Work instructions
Your output should be the records below, word for word and picture-free.
===============
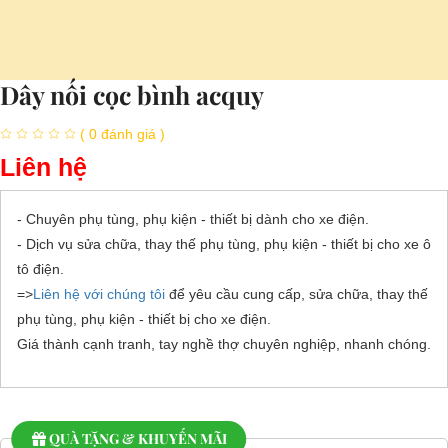
Dây nối cọc bình acquy
( 0 đánh giá )
Liên hệ
- Chuyên phụ tùng, phụ kiện - thiết bị dành cho xe điện.
- Dịch vụ sửa chữa, thay thế phụ tùng, phụ kiện - thiết bị cho xe ô
tô điện.
=>
Liên hệ với chúng tôi
để yêu cầu cung cấp, sửa chữa, thay thế
phụ tùng, phụ kiện - thiết bị cho xe điện.
Giá thành cạnh tranh, tay nghề thợ chuyên nghiệp, nhanh chóng.
QUÀ TẶNG & KHUYẾN MÃI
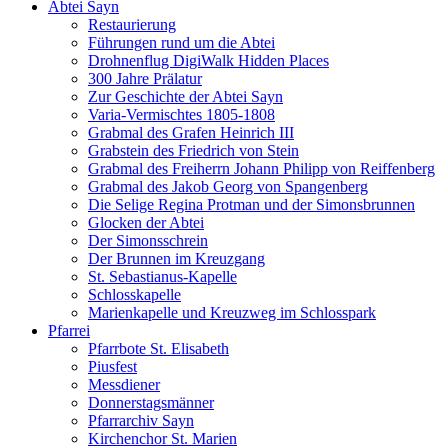
Abtei Sayn
Restaurierung
Führungen rund um die Abtei
Drohnenflug DigiWalk Hidden Places
300 Jahre Prälatur
Zur Geschichte der Abtei Sayn
Varia-Vermischtes 1805-1808
Grabmal des Grafen Heinrich III
Grabstein des Friedrich von Stein
Grabmal des Freiherrn Johann Philipp von Reiffenberg
Grabmal des Jakob Georg von Spangenberg
Die Selige Regina Protman und der Simonsbrunnen
Glocken der Abtei
Der Simonsschrein
Der Brunnen im Kreuzgang
St. Sebastianus-Kapelle
Schlosskapelle
Marienkapelle und Kreuzweg im Schlosspark
Pfarrei
Pfarrbote St. Elisabeth
Piusfest
Messdiener
Donnerstagsmänner
Pfarrarchiv Sayn
Kirchenchor St. Marien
===============
Result
Dây nối cọc bình acquy
( 0 đánh giá )
Liên hệ
- Chuyên phụ tùng, phụ kiện - thiết bị dành cho xe điện.
- Dịch vụ sửa chữa, thay thế phụ tùng, phụ kiện - thiết bị cho xe ô
tô điện.
=>
Liên hệ với chúng tôi
để yêu cầu cung cấp, sửa chữa, thay thế
phụ tùng, phụ kiện - thiết bị cho xe điện.
Giá thành cạnh tranh, tay nghề thợ chuyên nghiệp, nhanh chóng.
QUÀ TẶNG & KHUYẾN MÃI
Abtei Sayn
Restaurierung
Führungen rund um die Abtei
Drohnenflug DigiWalk Hidden Places
300 Jahre Prälatur
Zur Geschichte der Abtei Sayn
Varia-Vermischtes 1805-1808
Grabmal des Grafen Heinrich III
Grabstein des Friedrich von Stein
Grabmal des Freiherrn Johann Philipp von Reiffenberg
Grabmal des Jakob Georg von Spangenberg
Die Selige Regina Protman und der Simonsbrunnen
Glocken der Abtei
Der Simonsschrein
Der Brunnen im Kreuzgang
St. Sebastianus-Kapelle
Schlosskapelle
Marienkapelle und Kreuzweg im Schlosspark
Pfarrei
Pfarrbote St. Elisabeth
Piusfest
Messdiener
Donnerstagsmänner
Pfarrarchiv Sayn
Kirchenchor St. Marien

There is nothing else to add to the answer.